I having a bit of trouble visualizing it. Is it essentiallly adjusting the window channels? So I could move the one at the back of the door closer to bring the bottom of the window closer to the rubber seal?

Is the plastic cover below the interior door panel? I'm going to have a look in my Bentley manual to see if it has any diagrams 

Josh


----------



## Sickboy (Oct 13, 2004)

Super Josh said:


> Sickboy said:
> 
> 
> > You can tilt the window in slightly by pulling the plastic covers off underneath the door and loosen all the bolts under there (think there is 5 or so in total can't remember). then still on the bottom of the door but facing inside the car below the plastic door trim there is two little plastic covers, pull them off and you see two adjustable allen keys, if you turn these so it pushes the underneath bolts so they move away from the car that will move the window in. then tighten bottom bolts again to 30 nm
> ...


yes what you said, I just used the bentley manual to do mine! except I need a new seal to cure my sodding wind noise tried everything else :?


----------



## Super Josh (May 29, 2009)

Sickboy said:


> yes what you said, I just used the bentley manual to do mine! except I need a new seal to cure my sodding wind noise tried everything else :?


Let's hope I can get away with adjusting it.

Josh


----------



## flyboi65 (Oct 22, 2009)

This is interesting because I have a small leak on the drivers side door - only when its really chucking it down. I was told that I might have to adjust the door but as my door is also correctly in line with the bodywork thats not really an option. I might have a look at this at the weekend. Is it worth replacing the seal at the same time anyway


----------



## Sickboy (Oct 13, 2004)

flyboi65 said:


> This is interesting because I have a small leak on the drivers side door - only when its really chucking it down. I was told that I might have to adjust the door but as my door is also correctly in line with the bodywork thats not really an option. I might have a look at this at the weekend.
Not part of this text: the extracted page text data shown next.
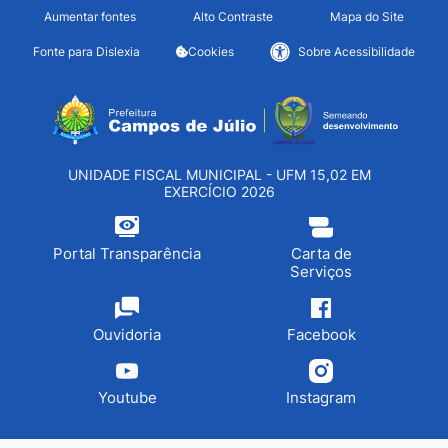
Seção de atalhos e links d
Ir para o conteúdo [alt+1]
Aumentar fontes
Alto Contraste
Mapa do Site
Ir para o menu [alt+2]
Fonte para Dislexia
Cookies
Sobre Acessibilidade
Ir para a busca [alt+3]
Seção do menu principa
Ir para o rodapé [alt+4]
UNIDADE FISCAL MUNICIPAL - UFM 15,02 EM
EXERCÍCIO 2026
Portal Transparência
Carta de
Serviços
Ouvidoria
Facebook
Youtube
Instagram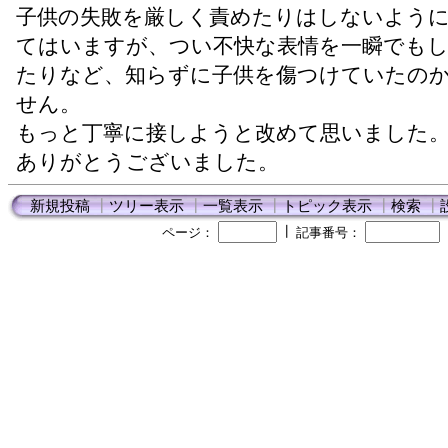
子供の失敗を厳しく責めたりはしないよう
てはいますが、つい不快な表情を一瞬でも
たりなど、知らずに子供を傷つけていたの
せん。
もっと丁寧に接しようと改めて思いました
ありがとうございました。
新規投稿
┃
ツリー表示
┃
一覧表示
┃
トピック表示
┃
検索
┃
┃
ページ：
記事番号：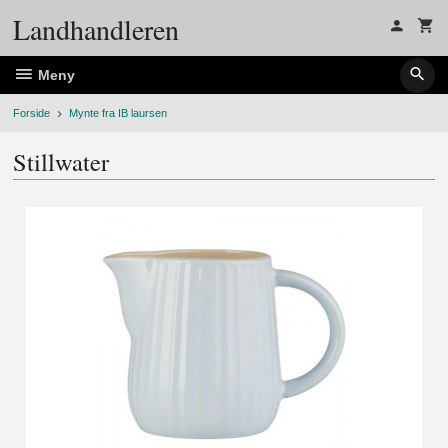
Gå
Landhandleren
til
innholdet
Meny
Forside
Mynte fra IB laursen
Stillwater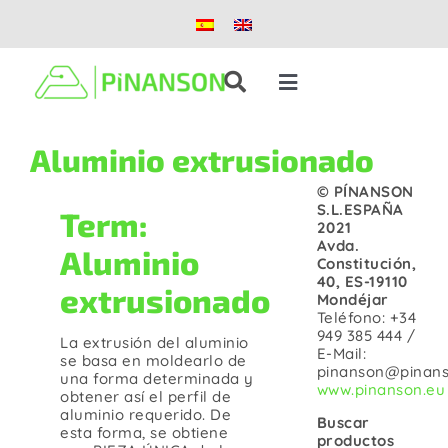
Saltar
al
contenido
Toggle
Navigation
Soluciones
Aluminio extrusionado
© PÍNANSON
Productos
S.L.ESPAÑA
Term:
2021
Avda.
Aluminio
Constitución,
Casos de éxito
40, ES-19110
extrusionado
Mondéjar
Teléfono: +34
Blog
949 385 444 /
La extrusión del aluminio
E-Mail:
se basa en moldearlo de
pinanson@pinans
una forma determinada y
www.pinanson.eu
obtener así el perfil de
Nosotros
aluminio requerido. De
Buscar
esta forma, se obtiene
productos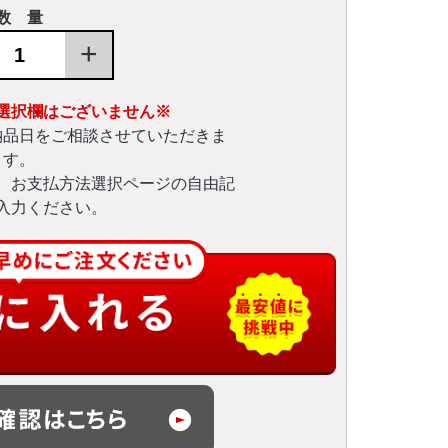
数 量
+
選択欄はございません※
納品日をご相談させていただきま
す。
、お支払方法選択ページの自由記
入力ください。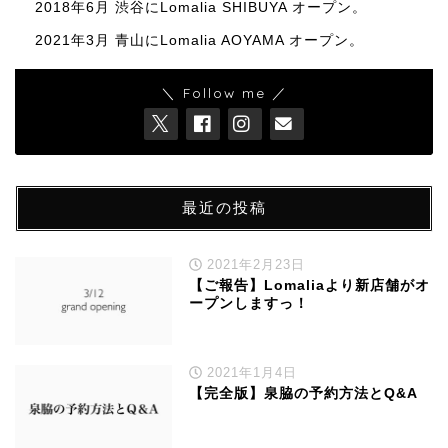
2018年6月 渋谷にLomalia SHIBUYA オープン。
2021年3月 青山にLomalia AOYAMA オープン。
＼ Follow me ／
最近の投稿
2021年2月23日
【ご報告】Lomaliaより新店舗がオ
ープンしますっ！
2021年1月4日
【完全版】泉脇の予約方法とQ&A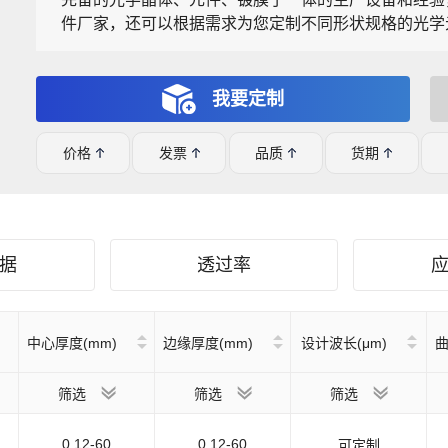
件厂家，还可以根据需求为您定制不同形状规格的光学
我要定制
价格
发票
品质
货期
据
透过率
中心厚度(mm)
边缘厚度(mm)
设计波长(μm)
曲
筛选
筛选
筛选
0.12-60
0.12-60
可定制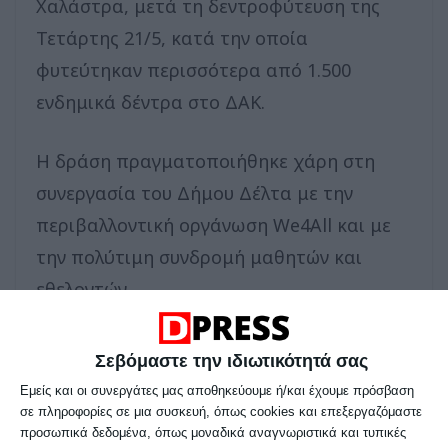
Χαλάστρα, μετά τη δεντροφύτευση της
Τετάρτης 21/5, κατά την οποία
φυτεύτηκαν περισσότερα από 1.500
ενδημικά δέντρα στο ΔΑΚ.
Η δράση πραγματοποιήθηκε χάρη στη
συνεργασία του Δήμου Δέλτα με την
περιβαλλοντική οργάνωση We4All και με
την πολύτιμη συνδρομή μαθητών και
εθελοντών.
Στη δράση συμμετείχαν η δήμαρχος
Σεβόμαστε την ιδιωτικότητά σας
Δέλτα, Γερακίνα Μπισμπινά, ο πρόεδρος
Εμείς και οι συνεργάτες μας αποθηκεύουμε ή/και έχουμε πρόσβαση
του Δημοτικού Συμβουλίου, Σπύρος
σε πληροφορίες σε μια συσκευή, όπως cookies και επεξεργαζόμαστε
προσωπικά δεδομένα, όπως μοναδικά αναγνωριστικά και τυπικές
Σταματάκης, ο αντιδήμαρχος Χαλάστρας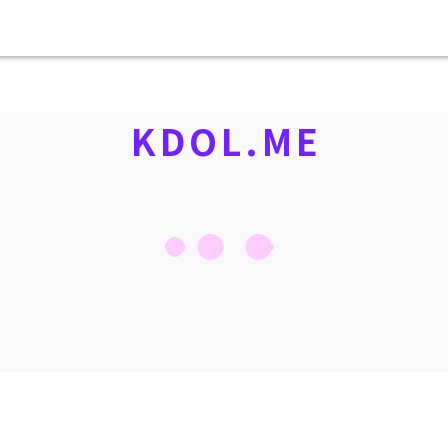
KDOL.ME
Is it worth replacing the seal at the same time anyway


well i'd suggest before you go replacing the seal you want to try a window reset first (do a search on here) then you can try taking the door card off and try tightening the two window screws that hold the glass in place they often come loose. if that doesn't work try adjusting the window as above. if all those fail like mine did then you can replace the seal :?


----------



## colster (Oct 30, 2008)

Sickboy said:


> yes what you said, I just used the bentley manual to do mine! except I need a new seal to cure my sodding wind noise tried everything else :?


Do you have a copy of the image from the bentley manual that you can post up here?


----------



## Sickboy (Oct 13, 2004)

colster said:


> Sickboy said:
> 
> 
> > yes what you said, I just used the bentley manual to do mine! except I need a new seal to cure my sodding wind noise tried everything else :?
> ...


you're only interested in 11,12 and 14. and they are found under covers 8,9 and 10. screws 11 being the allen keys that angle window in and out. undo bottom nuts first, angle window then tighten bottom nuts again to 30 nm


----------



## gvij (Jan 27, 2011)

Good post now that winter is here for us roadster owners thanks


----------